抜粋:
************

きょう、奄美黒糖焼酎「開饒」発売 大和村と㈱奄美開運酒造

共同開発した奄美黒糖焼酎「開饒」を発表する奄美大島開運酒造の渡社長(左)と大和村の伊集院村長=7日、大和村

共同開発した奄美黒糖焼酎「開饒」を発表する奄美大島開運酒造の渡社長(左)と大和村の伊集院村長=7日、大和村

 大和村と㈱奄美大島開運酒造(宇検村、渡慶彦社長)が共同開発した奄美黒糖焼酎「開饒(ひらとみ」の完成発表会が7日、大和村防災センターであった。発表会前には同村思勝の開饒神社で焼酎奉納もあり、行政や酒造関係者約30人は新銘柄商品が村内外の人たちに広く末永く親しまれるよう願った。9日から島内の酒販店やスーパーなどで先行販売する。

 

 開運酒造によると、「開饒」は原料に大和、宇検の両村をまたぐ湯湾岳の伏流水を使用。黒糖の豊かな香りと柔らかい飲み口を同時に表現するため常圧蒸留を採用した。

************

記録情報:
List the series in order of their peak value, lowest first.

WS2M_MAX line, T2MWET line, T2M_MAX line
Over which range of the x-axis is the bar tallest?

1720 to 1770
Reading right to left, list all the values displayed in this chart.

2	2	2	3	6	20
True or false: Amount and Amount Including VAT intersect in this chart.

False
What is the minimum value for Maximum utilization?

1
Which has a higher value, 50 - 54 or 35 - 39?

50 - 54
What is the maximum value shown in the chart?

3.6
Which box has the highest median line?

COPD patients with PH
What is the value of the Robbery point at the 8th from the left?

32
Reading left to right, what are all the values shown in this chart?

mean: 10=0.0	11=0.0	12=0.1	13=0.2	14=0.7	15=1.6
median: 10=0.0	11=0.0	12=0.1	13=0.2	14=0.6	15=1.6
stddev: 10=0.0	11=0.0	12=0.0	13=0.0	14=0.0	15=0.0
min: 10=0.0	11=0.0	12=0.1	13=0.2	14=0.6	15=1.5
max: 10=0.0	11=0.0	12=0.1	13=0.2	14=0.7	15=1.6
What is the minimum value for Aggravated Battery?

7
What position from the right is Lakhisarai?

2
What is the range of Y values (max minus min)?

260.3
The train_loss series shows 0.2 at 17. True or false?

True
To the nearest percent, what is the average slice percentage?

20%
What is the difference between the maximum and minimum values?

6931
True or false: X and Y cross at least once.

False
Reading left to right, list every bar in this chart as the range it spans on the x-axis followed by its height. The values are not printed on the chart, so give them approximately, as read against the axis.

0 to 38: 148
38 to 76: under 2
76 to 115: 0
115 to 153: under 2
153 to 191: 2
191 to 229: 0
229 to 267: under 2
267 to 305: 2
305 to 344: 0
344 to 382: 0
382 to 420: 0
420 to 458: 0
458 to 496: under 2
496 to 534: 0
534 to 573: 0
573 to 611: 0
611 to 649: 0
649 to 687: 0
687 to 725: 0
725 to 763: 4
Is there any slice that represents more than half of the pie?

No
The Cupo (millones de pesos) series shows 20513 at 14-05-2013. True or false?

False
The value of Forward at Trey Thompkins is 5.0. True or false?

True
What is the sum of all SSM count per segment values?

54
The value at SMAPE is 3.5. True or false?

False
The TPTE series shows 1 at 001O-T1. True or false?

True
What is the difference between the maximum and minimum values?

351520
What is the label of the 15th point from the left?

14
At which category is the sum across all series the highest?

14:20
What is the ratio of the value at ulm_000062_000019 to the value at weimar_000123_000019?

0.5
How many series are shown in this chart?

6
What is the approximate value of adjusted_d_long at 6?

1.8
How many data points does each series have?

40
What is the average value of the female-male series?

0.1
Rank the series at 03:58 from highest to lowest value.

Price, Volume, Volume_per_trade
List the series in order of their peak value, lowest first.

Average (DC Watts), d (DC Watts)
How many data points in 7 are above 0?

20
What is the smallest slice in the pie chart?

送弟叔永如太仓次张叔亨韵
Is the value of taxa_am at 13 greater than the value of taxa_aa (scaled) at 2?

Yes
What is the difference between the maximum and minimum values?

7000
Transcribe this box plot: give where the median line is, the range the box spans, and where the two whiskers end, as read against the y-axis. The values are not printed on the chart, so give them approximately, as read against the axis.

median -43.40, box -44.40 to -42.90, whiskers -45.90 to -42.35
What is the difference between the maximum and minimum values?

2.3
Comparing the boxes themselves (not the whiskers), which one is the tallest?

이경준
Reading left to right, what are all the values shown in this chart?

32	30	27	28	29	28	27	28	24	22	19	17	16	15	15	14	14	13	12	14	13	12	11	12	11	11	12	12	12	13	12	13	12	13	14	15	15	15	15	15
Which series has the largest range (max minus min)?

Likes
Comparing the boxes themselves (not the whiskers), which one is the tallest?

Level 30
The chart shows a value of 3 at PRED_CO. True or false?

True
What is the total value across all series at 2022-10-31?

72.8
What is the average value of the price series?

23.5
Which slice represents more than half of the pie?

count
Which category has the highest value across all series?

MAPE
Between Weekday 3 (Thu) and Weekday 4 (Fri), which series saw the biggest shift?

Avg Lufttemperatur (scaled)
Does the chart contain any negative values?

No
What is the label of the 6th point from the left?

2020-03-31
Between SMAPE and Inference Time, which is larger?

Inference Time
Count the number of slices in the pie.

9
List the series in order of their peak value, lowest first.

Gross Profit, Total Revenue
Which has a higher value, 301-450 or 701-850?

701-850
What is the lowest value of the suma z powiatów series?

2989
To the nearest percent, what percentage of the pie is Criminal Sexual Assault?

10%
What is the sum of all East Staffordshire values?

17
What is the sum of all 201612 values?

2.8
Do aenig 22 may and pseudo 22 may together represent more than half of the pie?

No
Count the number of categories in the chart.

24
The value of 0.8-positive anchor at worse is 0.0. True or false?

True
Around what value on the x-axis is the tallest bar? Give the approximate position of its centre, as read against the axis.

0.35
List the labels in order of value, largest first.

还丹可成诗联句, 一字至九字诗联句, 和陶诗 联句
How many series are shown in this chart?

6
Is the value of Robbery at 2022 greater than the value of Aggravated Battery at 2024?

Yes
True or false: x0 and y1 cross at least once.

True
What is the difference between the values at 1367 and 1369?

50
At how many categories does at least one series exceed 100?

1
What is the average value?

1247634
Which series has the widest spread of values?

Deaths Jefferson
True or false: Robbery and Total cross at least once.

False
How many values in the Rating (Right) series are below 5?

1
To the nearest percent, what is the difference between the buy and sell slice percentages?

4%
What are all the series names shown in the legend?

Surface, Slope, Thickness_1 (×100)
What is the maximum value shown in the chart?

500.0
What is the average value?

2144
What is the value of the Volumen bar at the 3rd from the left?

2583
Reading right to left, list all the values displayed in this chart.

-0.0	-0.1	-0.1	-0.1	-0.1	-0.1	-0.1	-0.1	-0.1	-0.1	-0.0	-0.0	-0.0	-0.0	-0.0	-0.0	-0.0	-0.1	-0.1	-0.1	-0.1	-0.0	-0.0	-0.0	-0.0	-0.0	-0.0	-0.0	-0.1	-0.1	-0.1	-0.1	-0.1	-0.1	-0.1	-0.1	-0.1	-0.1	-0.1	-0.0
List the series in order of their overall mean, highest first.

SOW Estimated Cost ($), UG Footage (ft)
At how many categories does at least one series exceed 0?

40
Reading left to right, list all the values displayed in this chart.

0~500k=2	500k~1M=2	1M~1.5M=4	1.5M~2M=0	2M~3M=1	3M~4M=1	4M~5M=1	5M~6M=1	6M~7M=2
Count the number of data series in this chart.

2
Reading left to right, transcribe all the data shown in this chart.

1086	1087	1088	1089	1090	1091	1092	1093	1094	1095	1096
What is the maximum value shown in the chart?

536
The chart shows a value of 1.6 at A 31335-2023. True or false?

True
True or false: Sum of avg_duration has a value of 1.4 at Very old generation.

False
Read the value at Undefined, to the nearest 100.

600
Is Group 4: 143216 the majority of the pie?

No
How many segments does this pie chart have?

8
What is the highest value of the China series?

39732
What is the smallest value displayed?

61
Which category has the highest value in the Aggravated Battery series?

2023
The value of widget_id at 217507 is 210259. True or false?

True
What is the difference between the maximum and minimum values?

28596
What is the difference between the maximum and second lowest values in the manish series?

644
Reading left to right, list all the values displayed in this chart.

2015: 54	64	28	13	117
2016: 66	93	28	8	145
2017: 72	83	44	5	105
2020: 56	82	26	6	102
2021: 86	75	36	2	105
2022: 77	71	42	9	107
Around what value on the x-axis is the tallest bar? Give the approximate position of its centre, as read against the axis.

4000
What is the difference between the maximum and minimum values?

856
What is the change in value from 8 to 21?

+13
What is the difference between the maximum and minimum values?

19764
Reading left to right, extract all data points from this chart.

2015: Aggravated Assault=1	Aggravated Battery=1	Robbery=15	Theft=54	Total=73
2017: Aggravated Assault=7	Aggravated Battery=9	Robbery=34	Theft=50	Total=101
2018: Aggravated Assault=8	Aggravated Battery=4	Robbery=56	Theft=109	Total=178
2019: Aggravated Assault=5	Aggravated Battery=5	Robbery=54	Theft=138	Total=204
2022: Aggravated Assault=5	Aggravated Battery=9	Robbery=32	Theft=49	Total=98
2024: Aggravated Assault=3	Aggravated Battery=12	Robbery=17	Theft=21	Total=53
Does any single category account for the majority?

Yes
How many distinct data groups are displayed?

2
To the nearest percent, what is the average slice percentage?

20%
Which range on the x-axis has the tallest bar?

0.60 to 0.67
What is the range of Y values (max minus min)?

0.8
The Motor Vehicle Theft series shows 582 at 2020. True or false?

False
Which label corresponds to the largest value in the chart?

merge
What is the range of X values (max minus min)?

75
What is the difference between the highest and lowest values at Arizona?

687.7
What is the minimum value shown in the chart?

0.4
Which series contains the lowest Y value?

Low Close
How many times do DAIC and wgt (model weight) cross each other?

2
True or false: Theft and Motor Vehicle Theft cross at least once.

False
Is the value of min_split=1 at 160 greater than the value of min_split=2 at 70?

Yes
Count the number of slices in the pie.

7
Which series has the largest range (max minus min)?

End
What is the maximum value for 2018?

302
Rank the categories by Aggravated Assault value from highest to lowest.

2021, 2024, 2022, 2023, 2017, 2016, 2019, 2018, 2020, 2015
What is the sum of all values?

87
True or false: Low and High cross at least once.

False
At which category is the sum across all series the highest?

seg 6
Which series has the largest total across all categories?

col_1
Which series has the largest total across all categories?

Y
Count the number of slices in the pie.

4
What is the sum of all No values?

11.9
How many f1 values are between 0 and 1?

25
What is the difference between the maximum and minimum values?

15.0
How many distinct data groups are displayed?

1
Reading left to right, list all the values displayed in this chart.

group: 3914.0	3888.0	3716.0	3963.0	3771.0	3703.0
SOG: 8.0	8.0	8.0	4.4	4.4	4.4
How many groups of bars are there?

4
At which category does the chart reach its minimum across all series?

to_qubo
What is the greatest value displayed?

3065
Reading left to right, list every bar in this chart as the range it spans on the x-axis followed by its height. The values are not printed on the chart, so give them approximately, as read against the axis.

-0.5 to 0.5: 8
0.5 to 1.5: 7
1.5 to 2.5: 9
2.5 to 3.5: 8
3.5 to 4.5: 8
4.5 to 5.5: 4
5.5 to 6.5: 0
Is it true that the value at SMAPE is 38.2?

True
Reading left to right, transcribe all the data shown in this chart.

************

課題の目標: 黒糖焼酎「開饒」の記事を、全文そのまま一字一句違えずに書き写してください。 資料はこの課題には一切関係しません。

課題の解答:
きょう、奄美黒糖焼酎「開饒」発売 大和村と㈱奄美開運酒造

共同開発した奄美黒糖焼酎「開饒」を発表する奄美大島開運酒造の渡社長(左)と大和村の伊集院村長=7日、大和村

共同開発した奄美黒糖焼酎「開饒」を発表する奄美大島開運酒造の渡社長(左)と大和村の伊集院村長=7日、大和村

 大和村と㈱奄美大島開運酒造(宇検村、渡慶彦社長)が共同開発した奄美黒糖焼酎「開饒(ひらとみ」の完成発表会が7日、大和村防災センターであった。発表会前には同村思勝の開饒神社で焼酎奉納もあり、行政や酒造関係者約30人は新銘柄商品が村内外の人たちに広く末永く親しまれるよう願った。9日から島内の酒販店やスーパーなどで先行販売する。

 

 開運酒造によると、「開饒」は原料に大和、宇検の両村をまたぐ湯湾岳の伏流水を使用。黒糖の豊かな香りと柔らかい飲み口を同時に表現するため常圧蒸留を採用した。